* Your goal
Repeat the entries exactly but omit the pictures.

* Extracted data
++++++++++

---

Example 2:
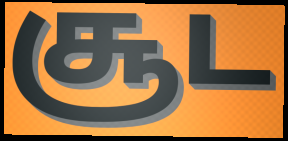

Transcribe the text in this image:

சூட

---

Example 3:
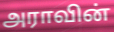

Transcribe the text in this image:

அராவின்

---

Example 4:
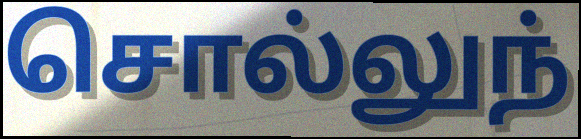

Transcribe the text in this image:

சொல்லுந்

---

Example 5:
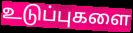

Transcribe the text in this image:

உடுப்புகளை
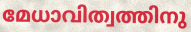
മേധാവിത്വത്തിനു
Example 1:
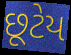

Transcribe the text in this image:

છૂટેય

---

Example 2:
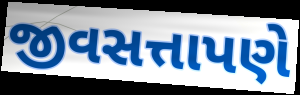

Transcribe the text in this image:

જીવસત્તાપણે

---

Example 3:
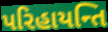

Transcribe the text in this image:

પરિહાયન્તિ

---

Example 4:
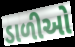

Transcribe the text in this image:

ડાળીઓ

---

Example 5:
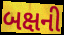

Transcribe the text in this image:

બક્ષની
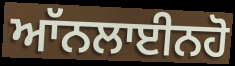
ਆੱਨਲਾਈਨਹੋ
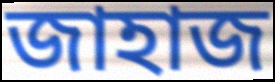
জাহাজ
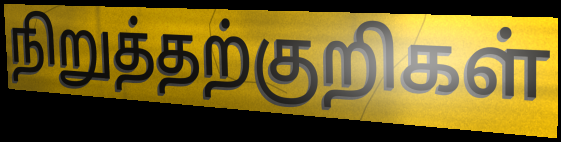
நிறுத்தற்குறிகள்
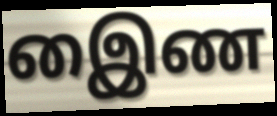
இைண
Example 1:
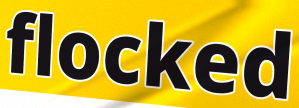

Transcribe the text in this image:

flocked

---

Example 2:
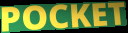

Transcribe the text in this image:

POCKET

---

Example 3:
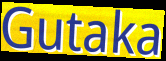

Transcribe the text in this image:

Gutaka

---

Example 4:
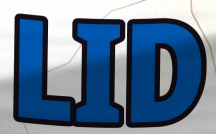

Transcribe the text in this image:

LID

++++++++++

* Result of the exercise
---

Example 2:

Transcribe the text in this image:

சூட

---

Example 3:

Transcribe the text in this image:

அராவின்

---

Example 4:

Transcribe the text in this image:

சொல்லுந்

---

Example 5:

Transcribe the text in this image:

உடுப்புகளை
മേധാവിത്വത്തിനു
Example 1:

Transcribe the text in this image:

છૂટેય

---

Example 2:

Transcribe the text in this image:

જીવસત્તાપણે

---

Example 3:

Transcribe the text in this image:

પરિહાયન્તિ

---

Example 4:

Transcribe the text in this image:

ડાળીઓ

---

Example 5:

Transcribe the text in this image:

બક્ષની
ਆੱਨਲਾਈਨਹੋ
জাহাজ
நிறுத்தற்குறிகள்
இைண
Example 1:

Transcribe the text in this image:

flocked

---

Example 2:

Transcribe the text in this image:

POCKET

---

Example 3:

Transcribe the text in this image:

Gutaka

---

Example 4:

Transcribe the text in this image:

LID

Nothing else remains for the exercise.